US1 - Connector Delays

Incident Report for Gainsight

Postmortem

Incident:
Beginning around 12:00 UTC on the 13th of June, Engineers were alerted of elevated queue levels for Connector services in CS-US1.

Root Cause:
A leader node was found to have higher than usual disk activity which prevented optimal job execution for Connector services.

Recovery Action:
Engineers scaled the number of Connector instances to correct the issue temporarily. Additionally, Engineers skipped long-running and duplicate jobs to help recover.

Preventive Measures:
System configuration adjustments have been made to prevent these issues moving forward.

Posted Aug 11, 2023 - 04:20 UTC

Resolved

This incident has been resolved. A subset of customers faced connector queue delays during this incident window. We will add RCA details as they become available.

Posted Jun 14, 2023 - 00:09 UTC

Monitoring

A fix has been implemented and we are monitoring. The Connectors queue was blocked for analysis and troubleshooting during this incident. We have since unblocked, and any duplicate sync jobs were aborted with no data impact. Please expect delays while the queue clears.

Posted Jun 13, 2023 - 20:04 UTC

Identified

The issue has been identified and a fix is being implemented.

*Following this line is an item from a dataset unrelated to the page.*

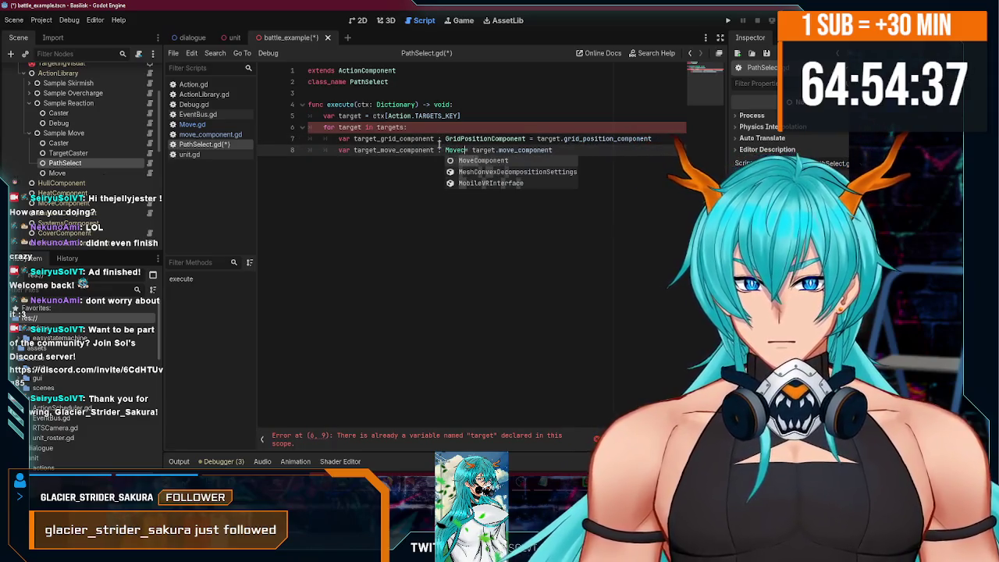
key("Return")
key("ctrl+s")
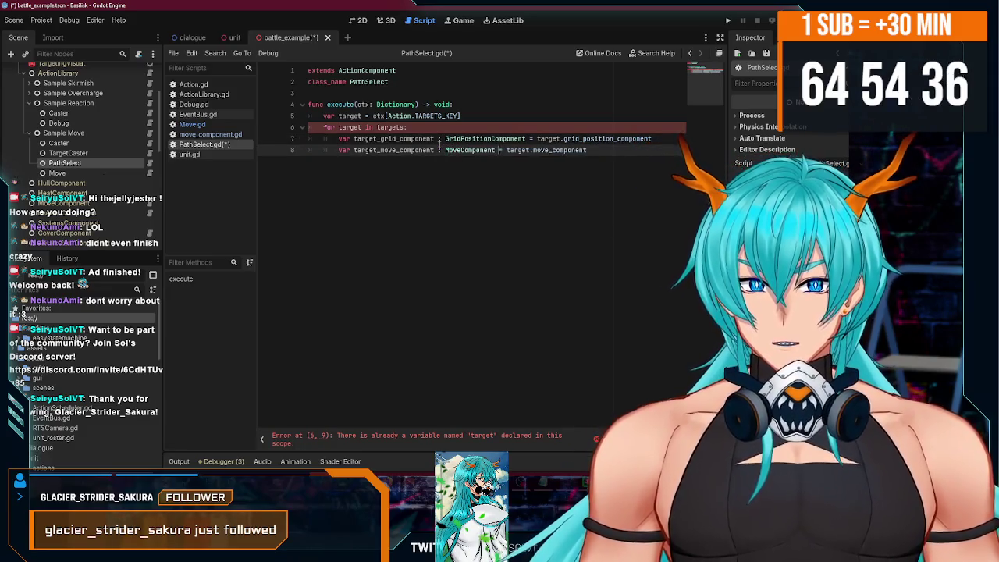
left_click(425, 127)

Posted Jun 13, 2023 - 18:43 UTC

Investigating

Beginning around 12:00 PM UTC today, we detected a delay in Connectors traffic and adjusted accordingly. As we still have queue delays, we are investigating further and will update as more information becomes available.

Posted Jun 13, 2023 - 17:29 UTC

This incident affected: Gainsight CS - US1 Region (US1 Data Ingestion Queue).